The effects of increased cAMP level and reduced protein kinase C activity on transcription of the α3 neuronal nicotinic acetylcholine receptor (nAChR) gene in PC12 cells were examined. Two nAChR α3 transcripts (3.9 and 2.4 kb) are expressed in PC12 cells. When PC12 cells were grown in 2 μm phorbol 12-myristate 13-acetate (PMA) for 2 days to lower protein kinase C activity, the levels of both transcripts were increased. When PC12 cells were grown in 5 μm forskolin, the level of the 3.9 kb transcript was increased. We previously constructed clones containing promoter elements located upstream of the α3 gene which allow reporter gene expression in PC12 cells.

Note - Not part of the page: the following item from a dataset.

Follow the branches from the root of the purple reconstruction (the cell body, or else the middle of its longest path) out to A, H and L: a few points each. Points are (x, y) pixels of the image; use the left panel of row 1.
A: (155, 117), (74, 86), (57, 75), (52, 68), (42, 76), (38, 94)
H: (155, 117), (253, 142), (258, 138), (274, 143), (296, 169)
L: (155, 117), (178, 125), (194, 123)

These constructs were transfected into PC12 cells grown in PMA or forskolin. The increase in α3 trancripts in response to PMA or forskolin was shown to be mediated at least in part at the transcriptional level by elements located within 600 nucleotides of the transcriptional start sites. The promoter constructs were also used to demonstrate that element needed to restrict the expression of α3 in non-neuronal cells lie near to the 5′ end of the α3 gene.